After that, no one mentioned the stubble of the previous speech contest, because it was exam week in the blink of an eye. Pen & Fun & Pavilion www.biquge.info Whether you are the president of the student union or the unknown otaku rotten girl, everyone is equal in front of the exam, which makes my heart feel a lot better. Because finally I can compete with them on the same starting line.

I'm good for nothing else, and I have low self-esteem, but in my studies, I will never lose to others.

The school, which is close to the depths of winter, is slowly wrapped in a layer of plausible haze, caressing the mist, as if in a fairyland on earth.

I picked up last year's exam paper for Advanced Mathematics and was silently alone in the library's study room, looking for damn limits and differential equations. The general solutions of those higher-order linear nonhomogeneous differential equations inevitably made me a little anxious, and the answer given by the teacher was a little worse. I got up slightly and walked to the door of the library, taking advantage of the cold winter wind to try to keep me awake and change my thinking.

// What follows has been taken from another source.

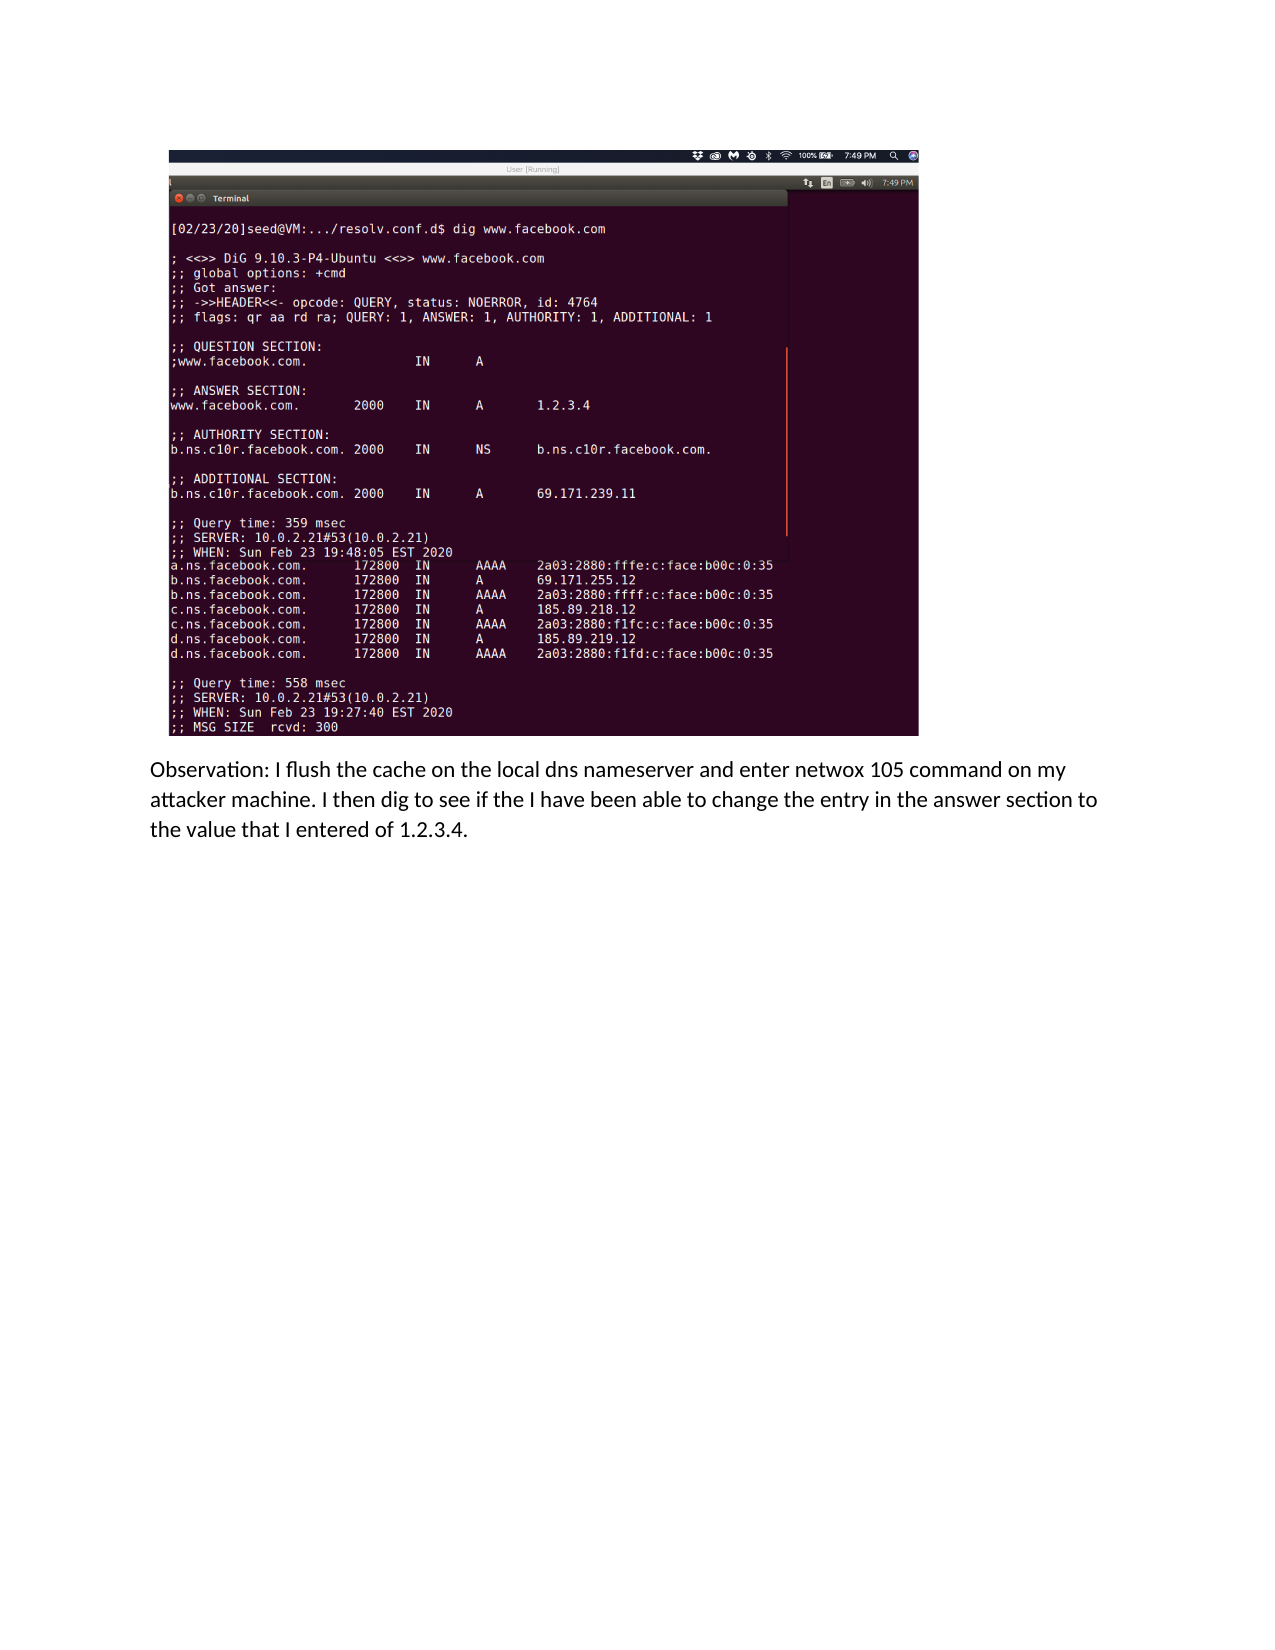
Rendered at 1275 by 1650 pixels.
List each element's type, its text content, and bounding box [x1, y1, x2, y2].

text Observation: I flush the cache on the local dns nameserver and enter netwox 105 command on my attacker machine. I then dig to see if the I have been able to change the entry in the answer section to the value that I entered of 1.2.3.4. [150, 755, 1125, 843]
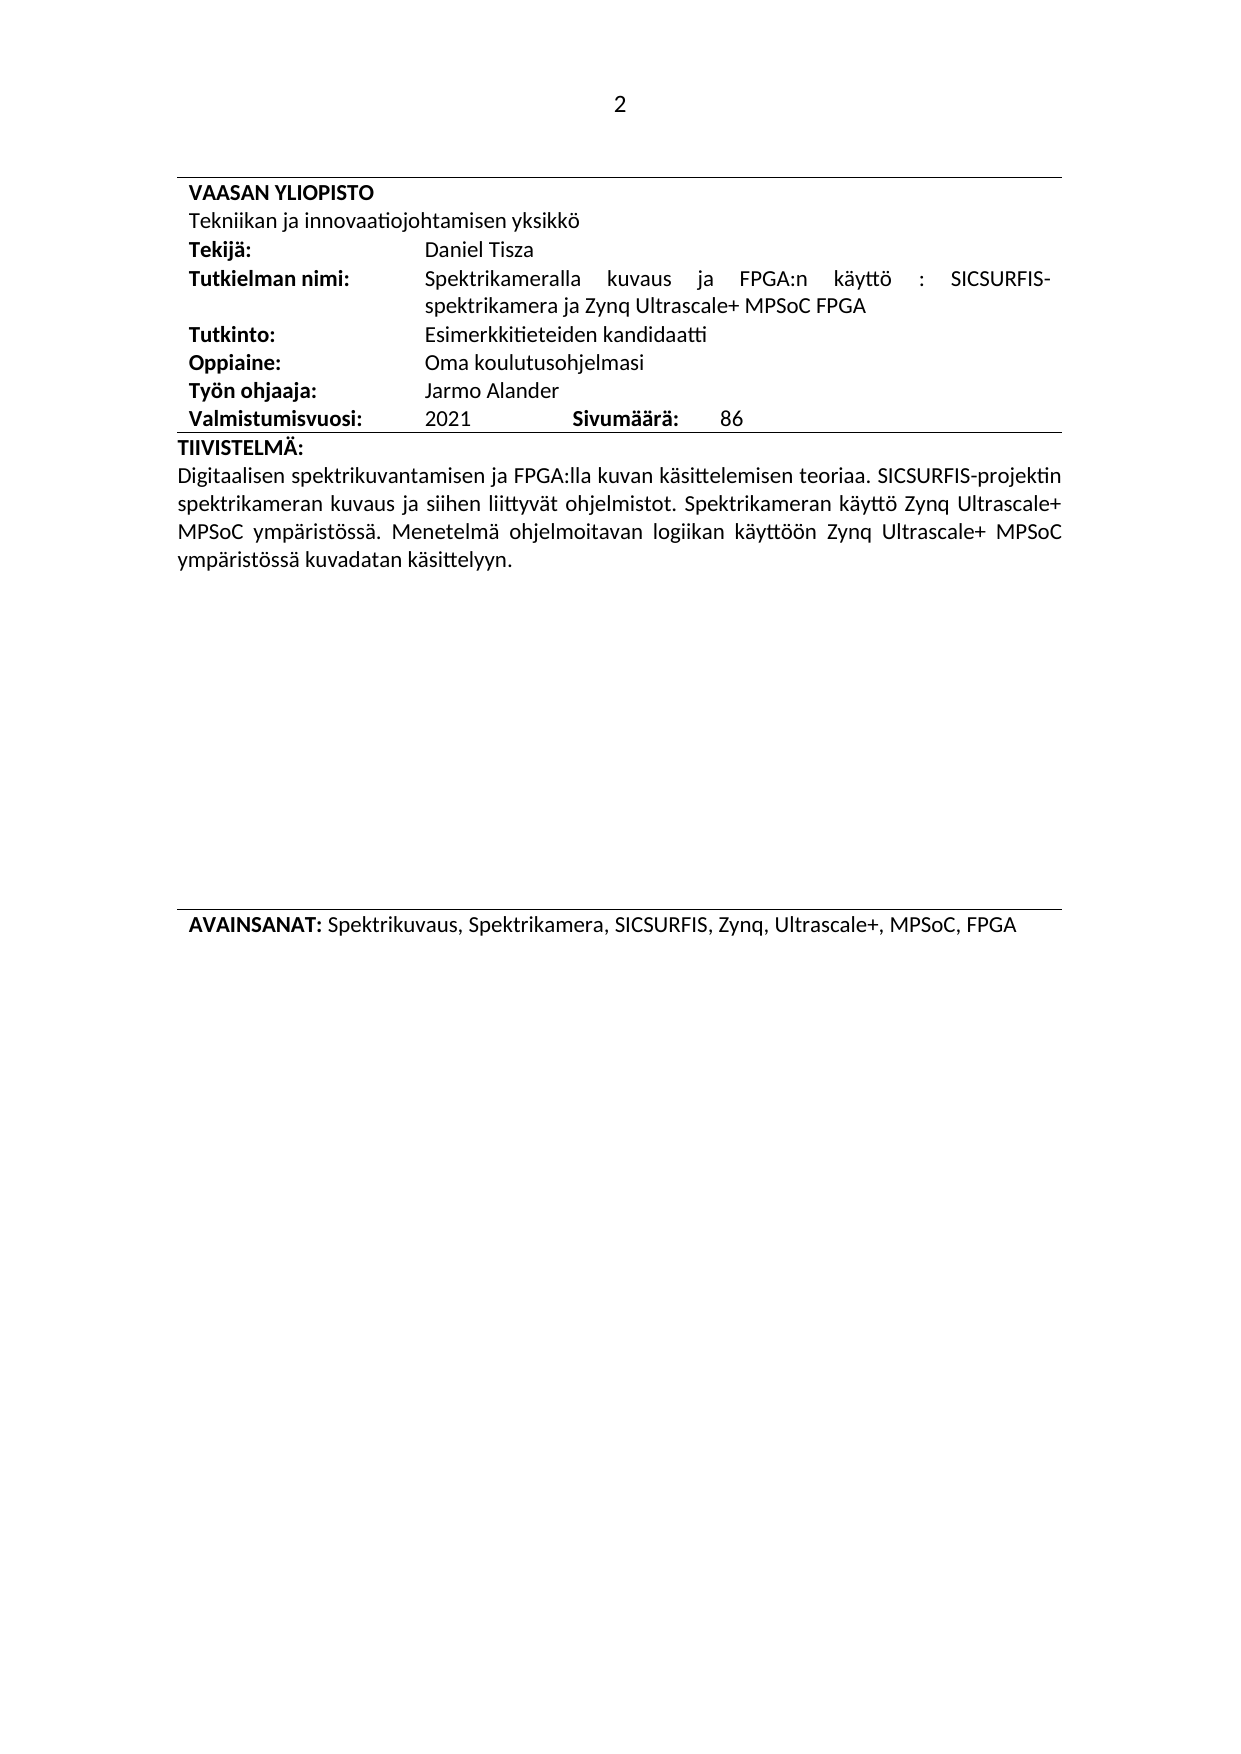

When I got back, I found that my scroll had obvious traces of being moved, and I didn't care, because it was normal for my books to have been passive in this place where people were too busy and unruly.

When I sat down, I was still worried that I hadn't solved the higher-order linear nonhomogeneous differential equations that I had just solved.

At this time, a girl next to me tentatively patted my arm, and I turned my head to find a girl with a flushed face, all her hair combed back, and a clear hairline on her forehead, looking straight at me.

My face turned red in an instant. Missing the gap between her eyes, I couldn't help but look elsewhere.

She asked me tentatively: "Classmate, how do you calculate the volume of a round table on top of the hemispherical surface of this triple integral?"

I looked where he was pointing and saw a very strange three-dimensional geometry.

I thought about it and said: Actually, this one is relatively simple. You don't have to use the triple integral to solve, the following hemisphere you can directly according to the equation given by the triple integral, see its radius, and then set the formula to find, the upper part of the circle, we can use the triple integral to solve, divided into three steps, the first step is to see the expression of the polar coordinates of the circle table x=ρcosα, y=ρsinα, z=z, the second step, you take its polar diameter ρ as the product object, the line integral products a small trapezoid, and the area division is based on the online integration of the surrounding 360 degrees, and the small round platform is accumulated. The volume integral is based on the area fraction and the height integral to accumulate the large round table. Finally, just add the semicircle just now.

The girl nodded thoughtfully, and kept looking at the question without moving. I seemed to see her anxiety, so I wrote down the complete process of solving the problem on scratch paper and handed it to her, and he took my scratch paper and went to study it alone.

And I, still thinking about the general solution of my higher-order linear nonhomogeneous differential equations.

In my judgment, he either sent a sub-question or a proposition. Obviously, he is a proposition.

It didn't take long for my arm to wake up again.

The girl, tentatively and cautiously, said: That...... Classmate, this triple integral is too difficult. I still don't understand, can you make it easier to understand?

It's a pity that the new idea I had just come up with was ruined for such no reason. I didn't have a seizure.

Then, I will start with the reason for the triple integral, first of all, everything is composed of an infinite number of points, this point is the element of our integrand, and the ordinary one-time integration is the addition of countless elements in a limited range in one-dimensional space to form a line. The double integral is extended to the two-dimensional space on the basis of the one-fold integral, at this time his micro-element becomes a micro-line, and the countless micro-lines are added within the range of the product to obtain a surface, and the triple integral continues to be extrapolated and extended into the three-dimensional space, and the micro-element becomes the micro-surface formed in the double integral, and the countless faces are added within the range of the product to become a body. So, the first integral is the length, the second integral is the area, and the third integral is the volume.